-- Task requirements --
Copy out the text lines of every item below exactly as they appear, and leave out the pictures.

-- Dataset records --
------------------------------------------------------------

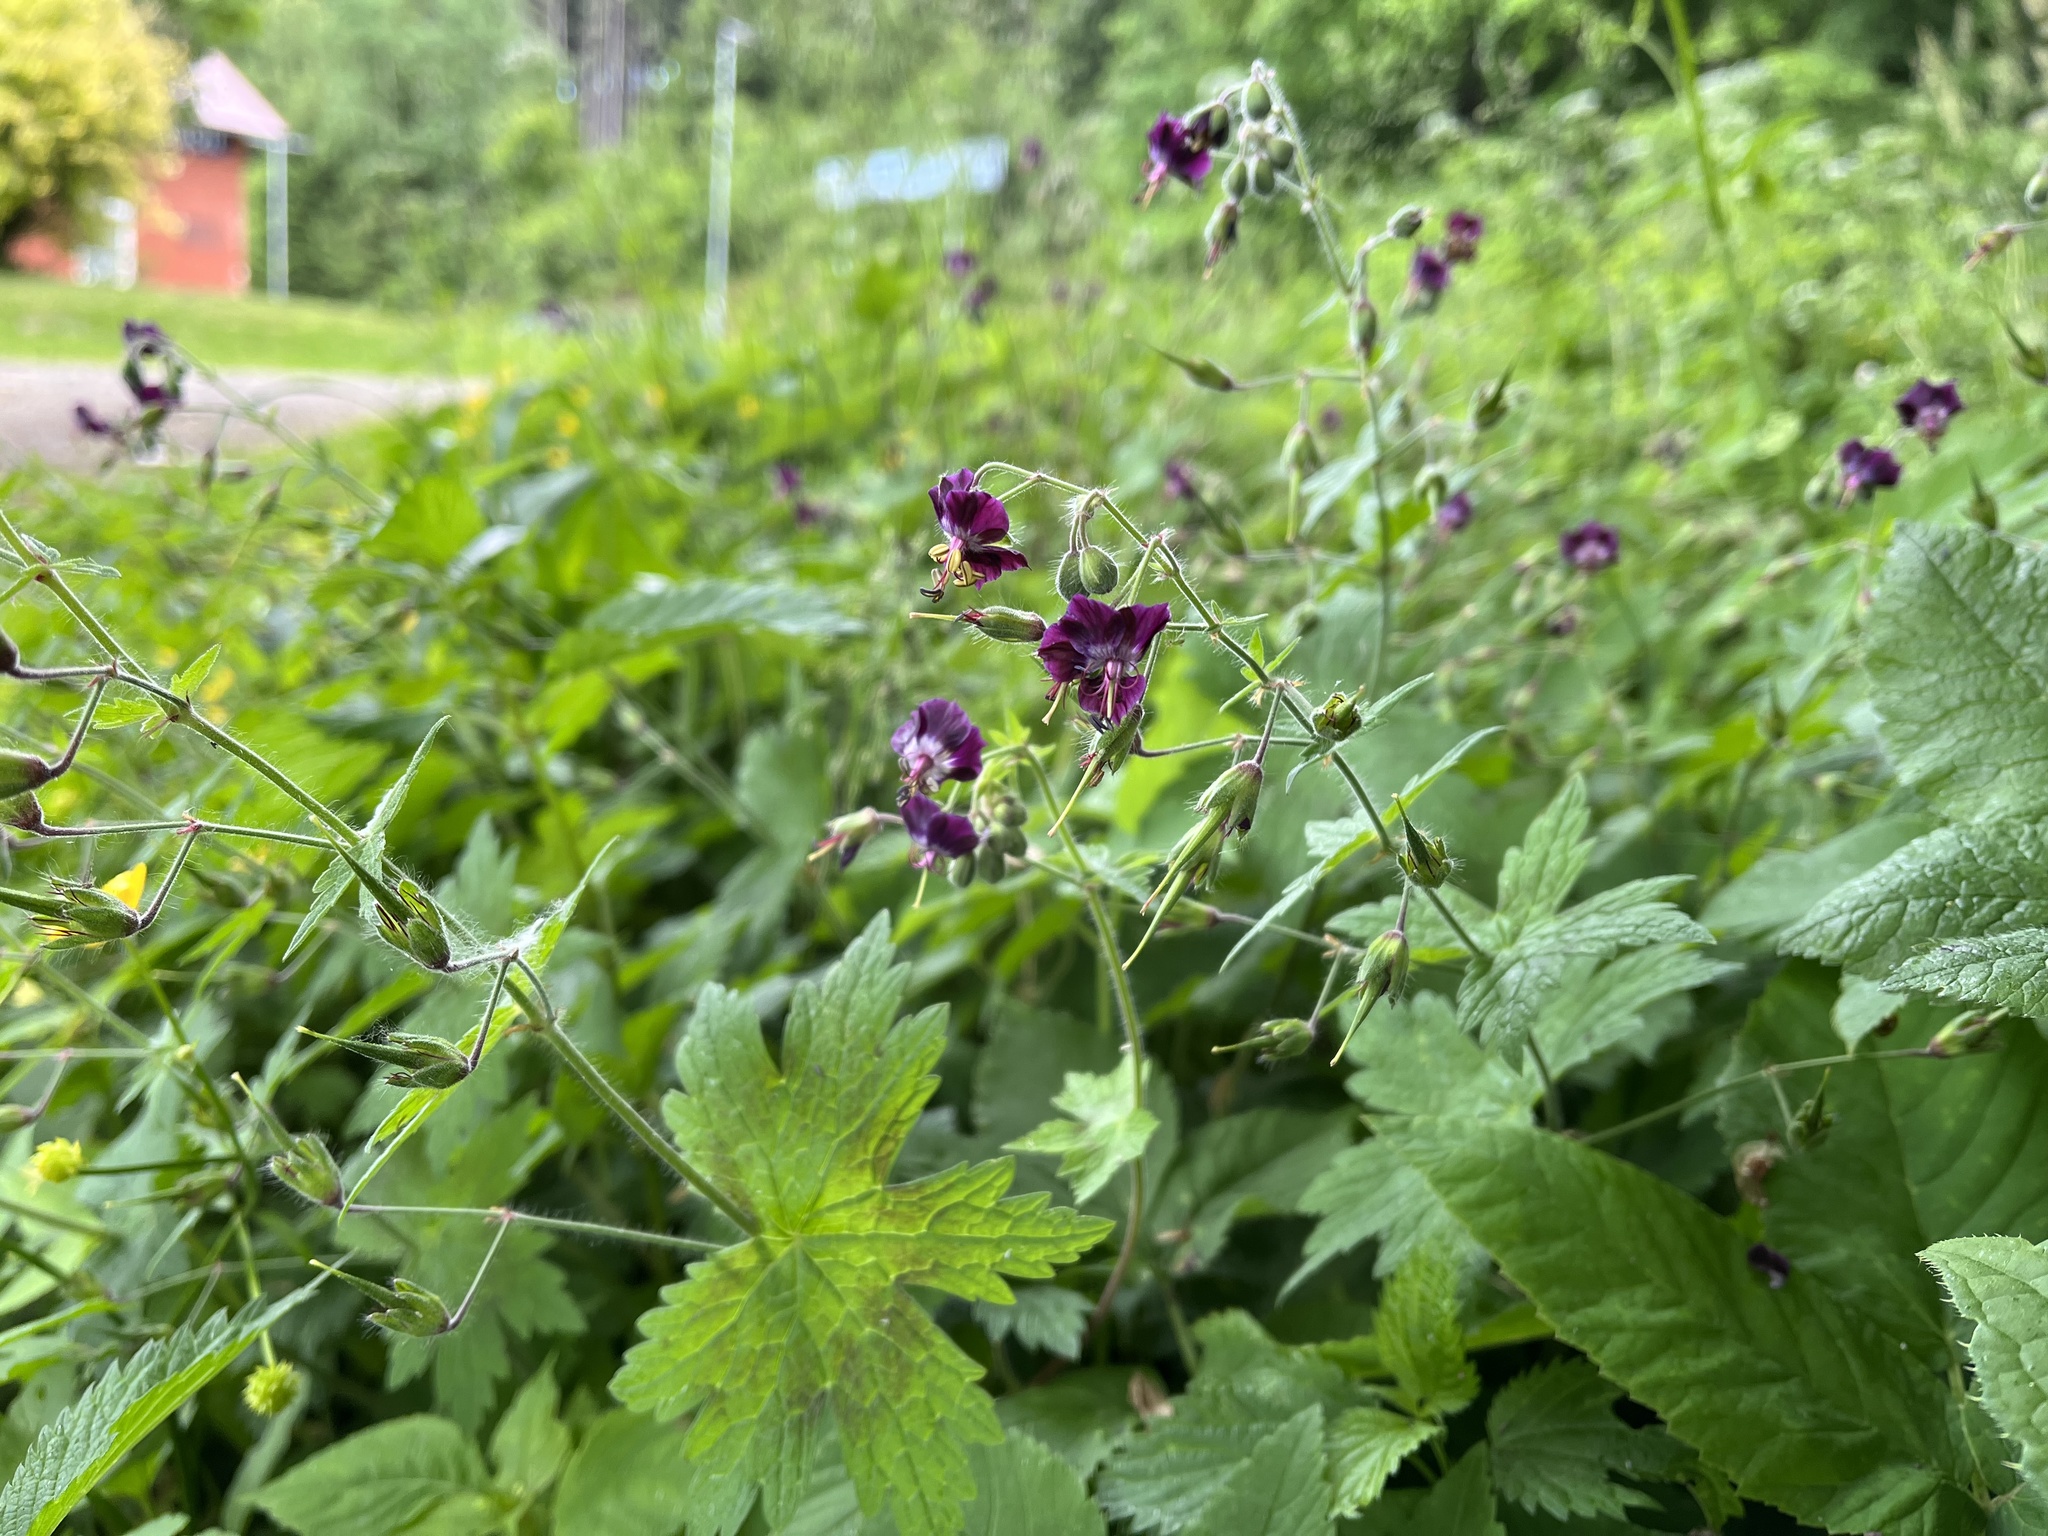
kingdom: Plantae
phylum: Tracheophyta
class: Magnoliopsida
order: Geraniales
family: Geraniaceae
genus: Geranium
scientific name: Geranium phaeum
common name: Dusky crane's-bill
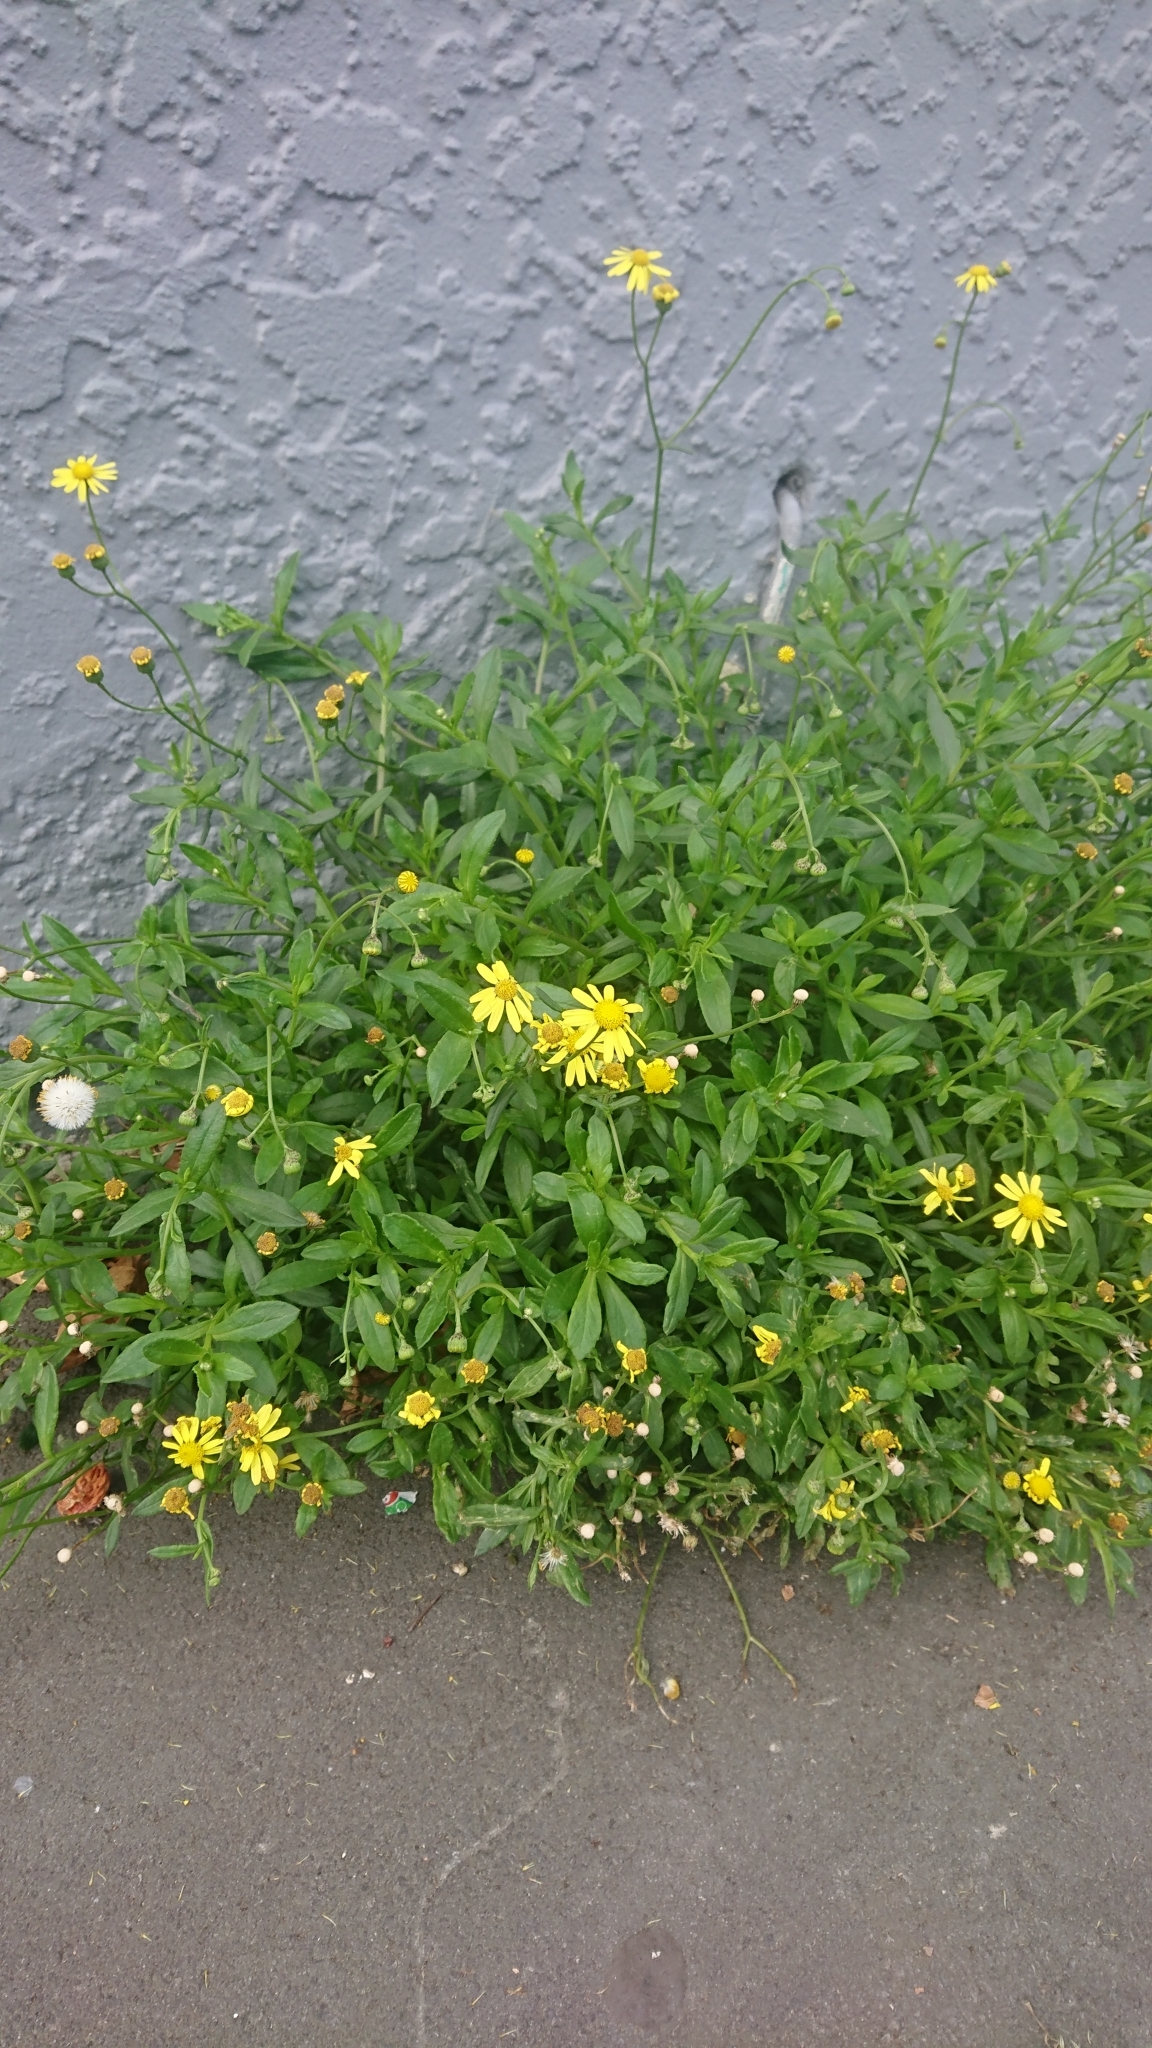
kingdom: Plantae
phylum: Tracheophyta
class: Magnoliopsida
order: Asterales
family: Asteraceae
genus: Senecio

------------------------------------------------------------

-- Correct response --
kingdom: Plantae
phylum: Tracheophyta
class: Magnoliopsida
order: Geraniales
family: Geraniaceae
genus: Geranium
scientific name: Geranium phaeum
common name: Dusky crane's-bill
kingdom: Plantae
phylum: Tracheophyta
class: Magnoliopsida
order: Asterales
family: Asteraceae
genus: Senecio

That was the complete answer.